--- TASK DETAILS ---
Every line of the data below should be repeated exactly, and no picture should be copied.

[Opening RECORDS section]

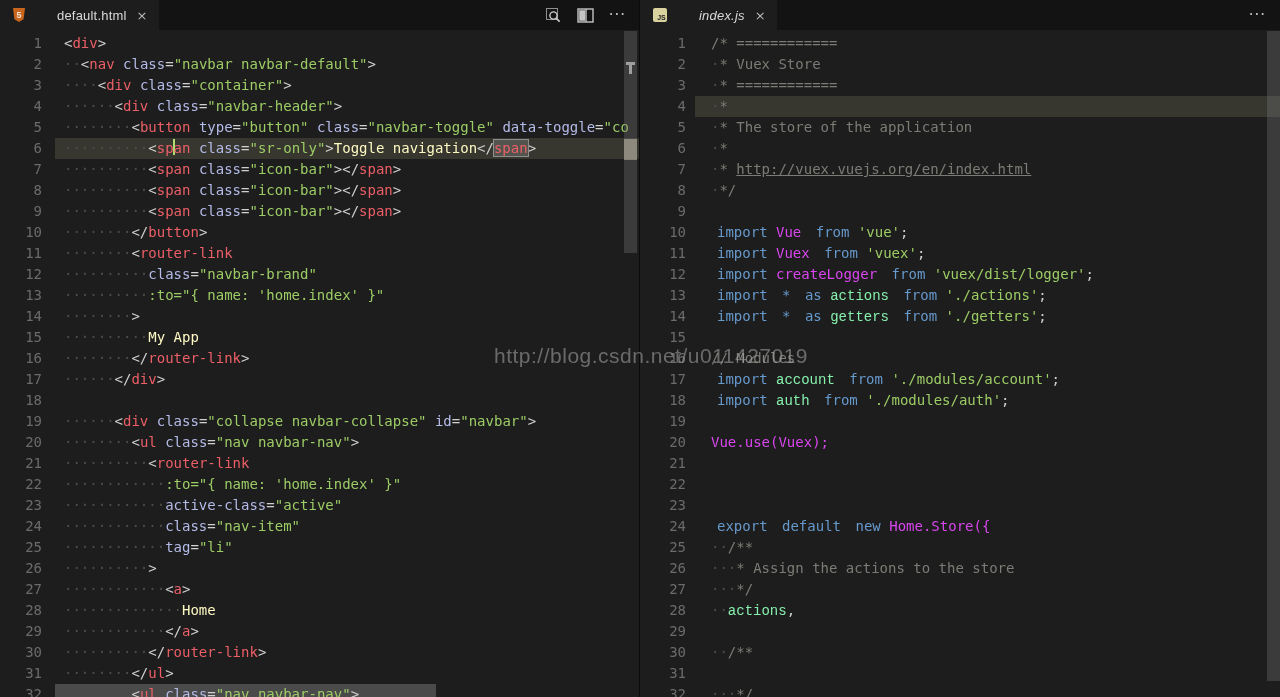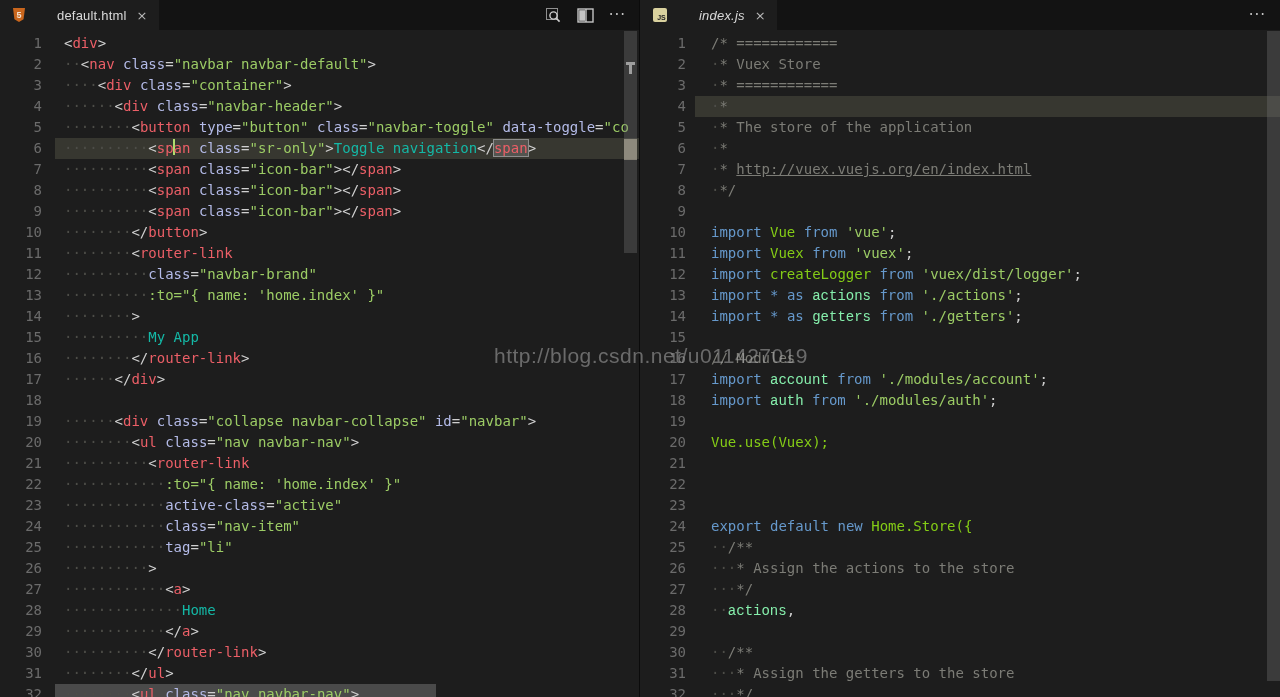--- a/index.html
+++ b/index.html
@@ -49,7 +49,7 @@
   .tk-mod{color:#86efac;font-family:Liberation Mono, monospace;}
   .tk-cm {color:#7c7c76;}
   .tk-cml{color:#7c7c76;text-decoration:underline;}
-  .tk-txt{color:#14b8a6;}
+  .tk-txt{color:#fef9c3;}
   .tk-ws {color:#4d4d48;}
   .tk-caret{display:inline-block;width:2px;height:16px;background:#b0dd6e;vertical-align:-2px;margin:0 -1px;}
   

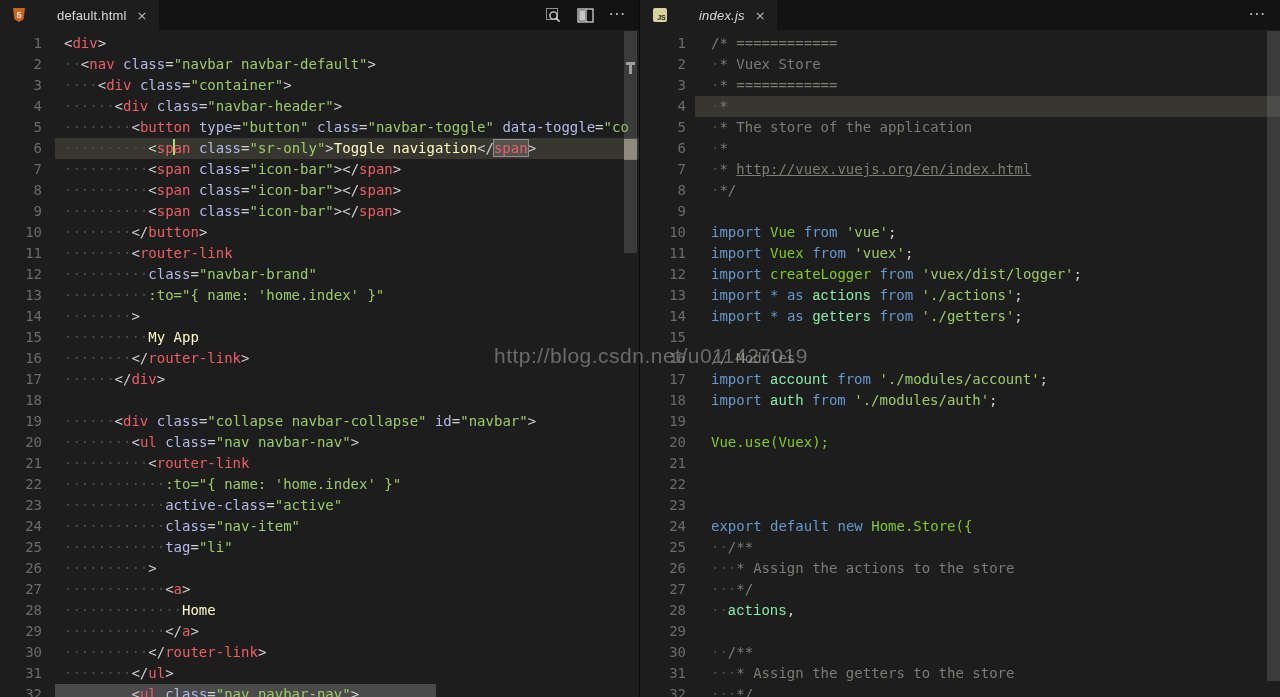--- a/index.html
+++ b/index.html
@@ -43,7 +43,7 @@
   .tk-tagx{color:#ec5f67;background:rgba(125,125,125,.42);outline:1px solid #8e8e8e;}
   .tk-attr{color:#b4bbe8;text-align:center;}
   .tk-str{color:#9ccc65;}
-  .tk-kw {color:#6699cc;}
+  .tk-kw {color:#6699cc;margin-left:6px;}
   .tk-kwi{color:#6699cc;font-style:italic;}
   .tk-id {color:#84cc16;}
   .tk-mod{color:#86efac;font-family:Liberation Mono, monospace;}

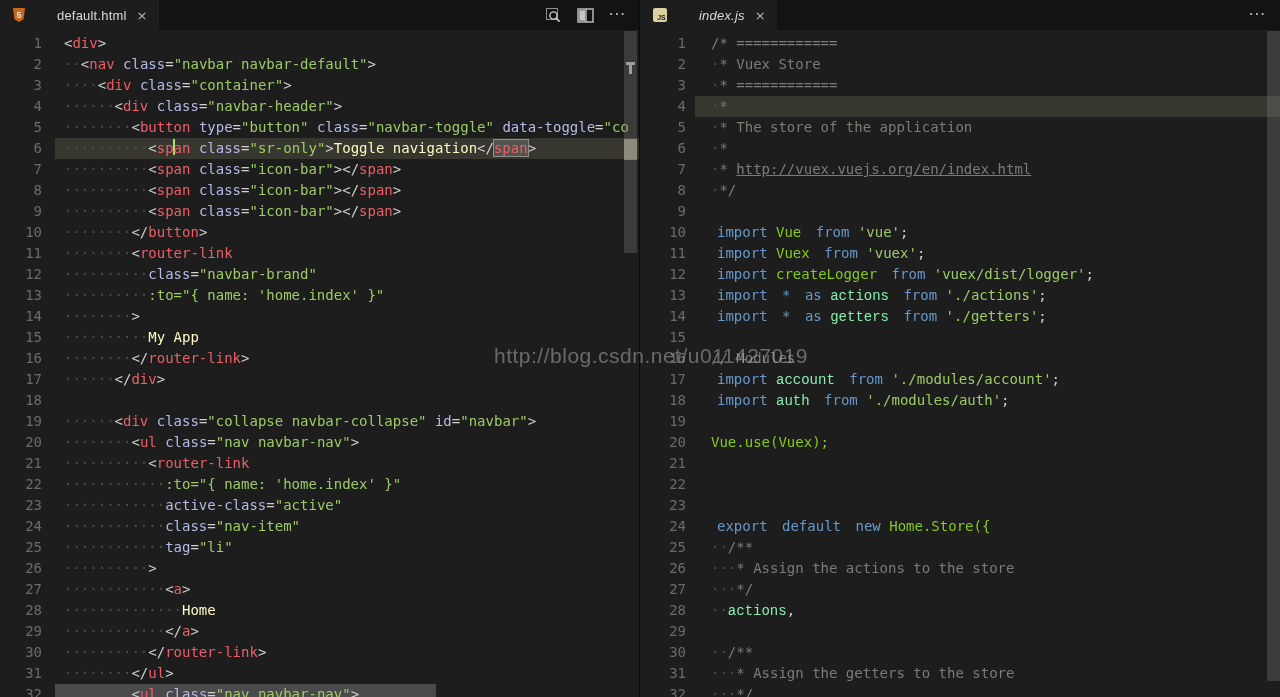--- a/index.html
+++ b/index.html
@@ -45,7 +45,7 @@
   .tk-str{color:#9ccc65;}
   .tk-kw {color:#6699cc;margin-left:6px;}
   .tk-kwi{color:#6699cc;font-style:italic;}
-  .tk-id {color:#84cc16;}
+  .tk-id {color:#d946ef;}
   .tk-mod{color:#86efac;font-family:Liberation Mono, monospace;}
   .tk-cm {color:#7c7c76;}
   .tk-cml{color:#7c7c76;text-decoration:underline;}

[Closing RECORDS section]

--- RESULT FOR THIS EXERCISE ---
--- a/index.html
+++ b/index.html
@@ -49,7 +49,7 @@
   .tk-mod{color:#86efac;font-family:Liberation Mono, monospace;}
   .tk-cm {color:#7c7c76;}
   .tk-cml{color:#7c7c76;text-decoration:underline;}
-  .tk-txt{color:#14b8a6;}
+  .tk-txt{color:#fef9c3;}
   .tk-ws {color:#4d4d48;}
   .tk-caret{display:inline-block;width:2px;height:16px;background:#b0dd6e;vertical-align:-2px;margin:0 -1px;}
   

--- a/index.html
+++ b/index.html
@@ -43,7 +43,7 @@
   .tk-tagx{color:#ec5f67;background:rgba(125,125,125,.42);outline:1px solid #8e8e8e;}
   .tk-attr{color:#b4bbe8;text-align:center;}
   .tk-str{color:#9ccc65;}
-  .tk-kw {color:#6699cc;}
+  .tk-kw {color:#6699cc;margin-left:6px;}
   .tk-kwi{color:#6699cc;font-style:italic;}
   .tk-id {color:#84cc16;}
   .tk-mod{color:#86efac;font-family:Liberation Mono, monospace;}

--- a/index.html
+++ b/index.html
@@ -45,7 +45,7 @@
   .tk-str{color:#9ccc65;}
   .tk-kw {color:#6699cc;margin-left:6px;}
   .tk-kwi{color:#6699cc;font-style:italic;}
-  .tk-id {color:#84cc16;}
+  .tk-id {color:#d946ef;}
   .tk-mod{color:#86efac;font-family:Liberation Mono, monospace;}
   .tk-cm {color:#7c7c76;}
   .tk-cml{color:#7c7c76;text-decoration:underline;}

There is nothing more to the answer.